Basically, a take on the message that a rising tide doesn’t lift all boats. Why bring this up now?
The reason why this is an important hair to split—an important distinction to make between the health of a general economy and the quality of life for poor people—is that we, as Americans who care about public policy, have gotten sloppy in our thinking around poverty.
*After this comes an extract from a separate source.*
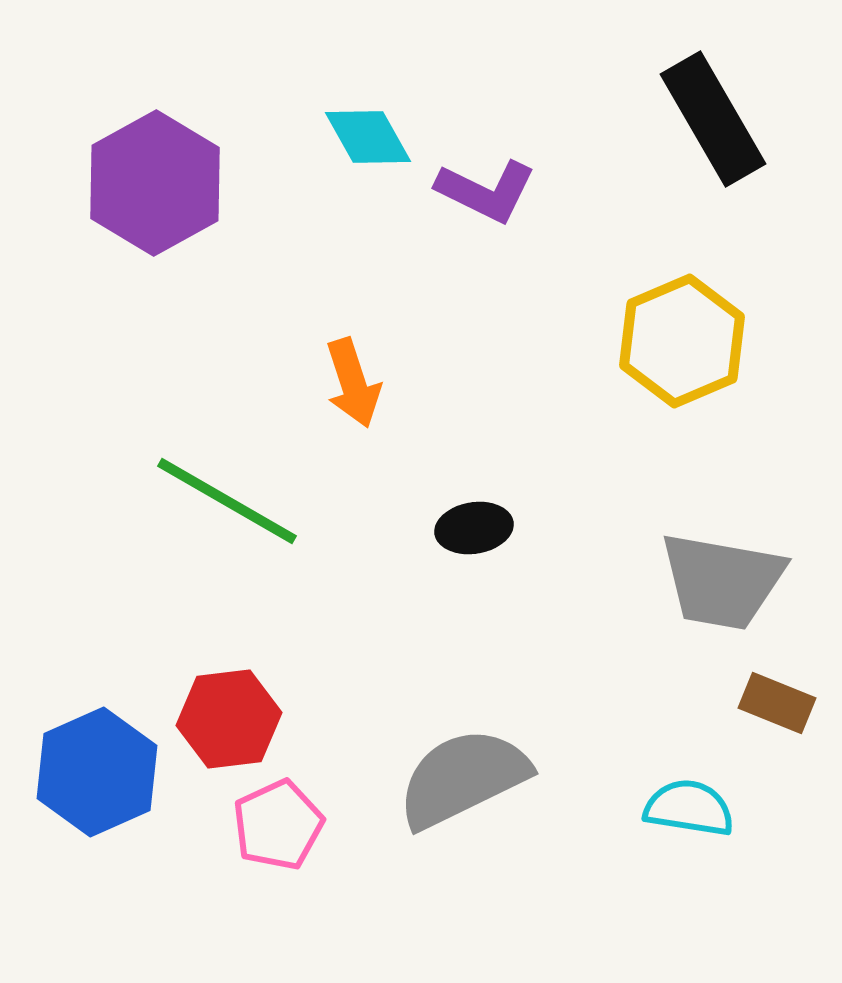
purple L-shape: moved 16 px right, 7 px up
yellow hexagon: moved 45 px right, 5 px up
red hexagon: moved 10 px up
We think about the de-industrialization, and the decline of Detroit and the mythologies of urban crime and the ghosts of race riots past dance in our heads. We correlate poverty and economic decline too closely because we can’t directly face what the levels of poverty in Detroit before its fall say about race and class in this country. But poverty (in terms of the sheer numbers of poor people, as described above) was endemic to Detroit even before the good jobs and the rich and middle class (white) people fled. The economic collapse of Detroit simply stripped away the boomtown artifice to reveal the need and pain that had already long been there—exposing the raw nerves of racial tension, racism, racial exploitation, the still-living legacy of slavery in this country.
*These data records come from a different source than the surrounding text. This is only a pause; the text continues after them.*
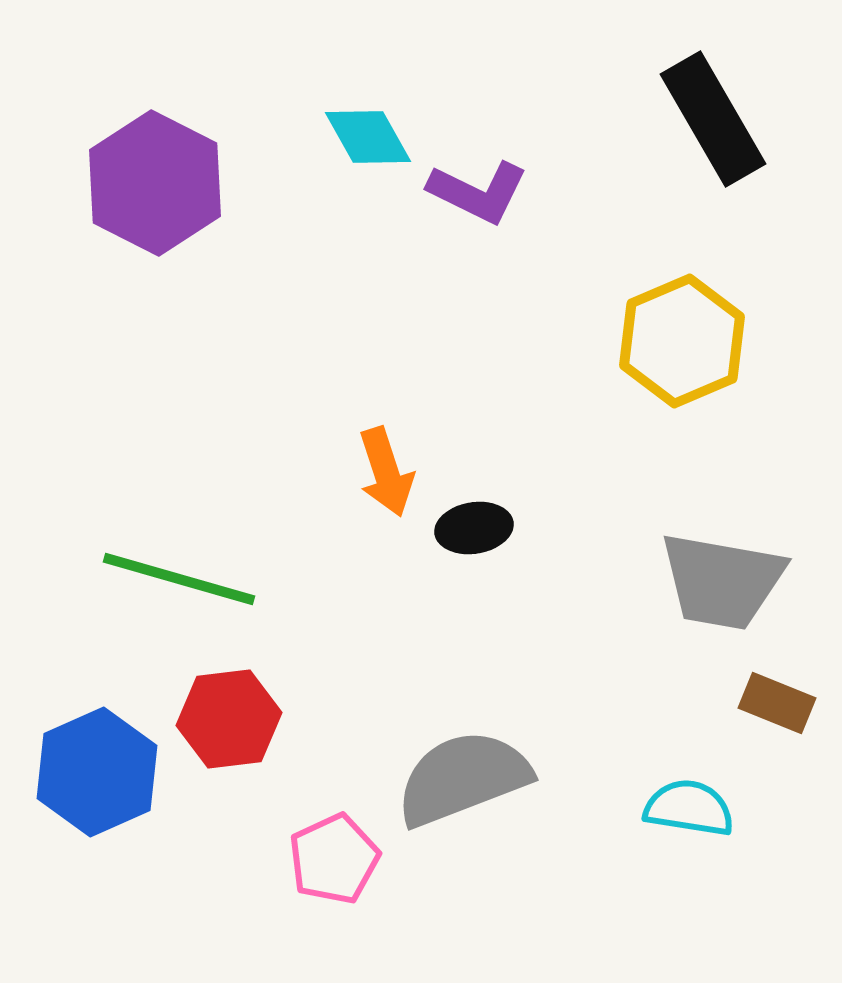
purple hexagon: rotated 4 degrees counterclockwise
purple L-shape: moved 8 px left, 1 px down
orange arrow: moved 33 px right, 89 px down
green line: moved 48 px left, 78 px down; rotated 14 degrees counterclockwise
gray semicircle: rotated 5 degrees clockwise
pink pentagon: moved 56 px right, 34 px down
Detroit’s Bankruptcy Is Our Current Racism
Some academics and activists have been outspoken recently about the Trayvon Martin shooting and the Supreme Court decision on the Voting Rights Act as current evidence that racism is alive and well in America. For me, our willful ignorance about poverty and how, as a nation, we’ve turned our back on places like Detroit are a much deeper, more prevalent (albeit more insidious) incarnation of current-day racism. Rightly or wrongly, the popular American imagination has put a black, urban face on poverty. The Right has used apocryphal/outlier, racialized (and gendered) wedges (e.g., the welfare queen) to separate us from our commitments to help the less fortunate of all racial backgrounds. Our fear of race has kept us from thinking fully and straightforwardly about solutions for Detroit and other places like it.
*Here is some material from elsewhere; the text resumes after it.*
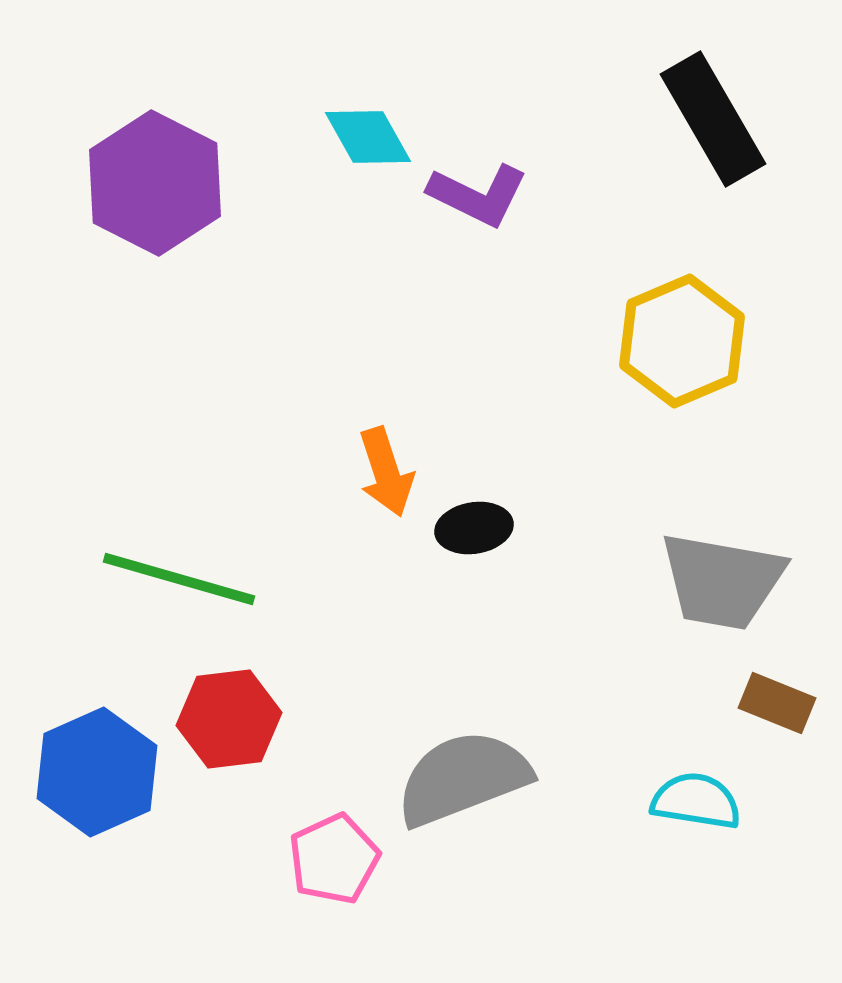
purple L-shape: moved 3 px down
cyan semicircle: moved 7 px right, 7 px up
Again, this is not a screed against Bruce Katz or the Brookings Institution. We also need race-neutral investment in economic development that is steeped in the best practices and best thinking of innovative regional economies from across the country. This is what Katz and Brookings advocate. It would be good for Detroit. It would be good for the country. But if we want to address poverty, we need to address it head on with programs and policies specifically targeting the needs of the poor.
And, if we want to heal this country, we need a deeper conversation and reconciliation around race (among other issues) and its intersections with class, power, public policy, and how we can get to simple, basic levels of compassion and of caring for one another.